Sebelum suaminya pulang ke rumah, Siti
bergegas pergi dengan berkalung airmata.
Ketika esoknya Siti menanyakan tentang
sang biduan, Suradi malah menjedotkan kepala Siti ke tembok. Di hari yang lain,
Siti menguntit suaminya yang rupa-rupanya berangkat ke sebuah warung. Di sana,
dia mengawasi suaminya yang bersenda-gurau dengan beberapa bunga sedap malam-itu
dia pastikan dari baju ketat berbelahan dada rendah yang dikenakan para perempuan
yang berkerumun di sekeliling Suradi. Kelakuan mereka sendiri amat bebas, bisa
leluasa dipeluk-peluk. Saat suaminya beranjak masuk ke sebuah rumah bersama
satu bunga sedap malam, Siti sangat ingin mengintip dan lalu menghardik mereka. Namun kakinya mendadak
kaku, terasa seperti terpaku ke dalam bumi. Tak dapat digerakkan.

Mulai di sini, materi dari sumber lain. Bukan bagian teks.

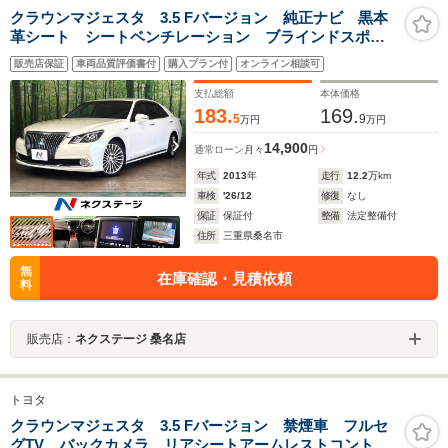
クラウンマジェスタ 3.5 Fバージョン 純正ナビ 黒本
革シート シートベンチレーション ブラインドスポッ
トモニター 全席シートヒーター 後席電動リクライニ
販売店保証
車両品質評価書付
購入プラン付
オンライン相談可
ング 全ドアイージークローザー ステアリングヒータ
ー レーダークルーズ 禁煙車
支払総額
本体価格
183.
169.
5
9
万円
万円
14,900
通常ローン
月々
円
年式
2013
年
走行
12.2
万km
車検
'26/12
修復
なし
保証
保証付
整備
法定整備付
住所
三重県桑名市
無
在庫確認・見積依頼
料
販売店：
ネクステージ 桑名店
トヨタ
クラウンマジェスタ 3.5 Fバージョン 禁煙車 フルセ
グTV バックカメラ リアシートアームレストコントロ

Ketika pagi harinya Siti menanyakan tentang
perilaku suaminya semalam, Suradi menjawabnya dengan ketus, “Tolol! Ini karena kamu
gabuk!”
Sebuah tempeleng melayang, menghantam
pipi Siti. Membuat bibirnya seakan nyaris pecah.
***
”Bu! Ibuu!” gemetar suara Suradi memanggil-manggil. Siti yang sedari tadi duduk di tepi amben tersentak dari lamunan.
“Ada apa, Pak? Makan lagi?”
“Tidak. Tidak aku mau ganti pakai baju
yang bagus. Ambilkan juga minyak wangiku di atas lemari. Cepatt!”
Dahi Siti berkerinyut. Suradi
melanjutkan, “Sebentar lagi, ada tamu datang. Kamu tahu? Orangnya tinggi besar.
Pakaiannya abu-abu. Sebenarnya kemarin dia sudah ke sini. Malah berjanji akan
mengajakku jalan-jalan ke luar rumah hari ini. Mau nonton dangdut, katanya.”
Deg! Mata Siti membelalak saking
kagetnya. Betulkah yang dia dengar
barusan? Tidak salahkah telinganya? Sebentar lagikah saat itu tiba?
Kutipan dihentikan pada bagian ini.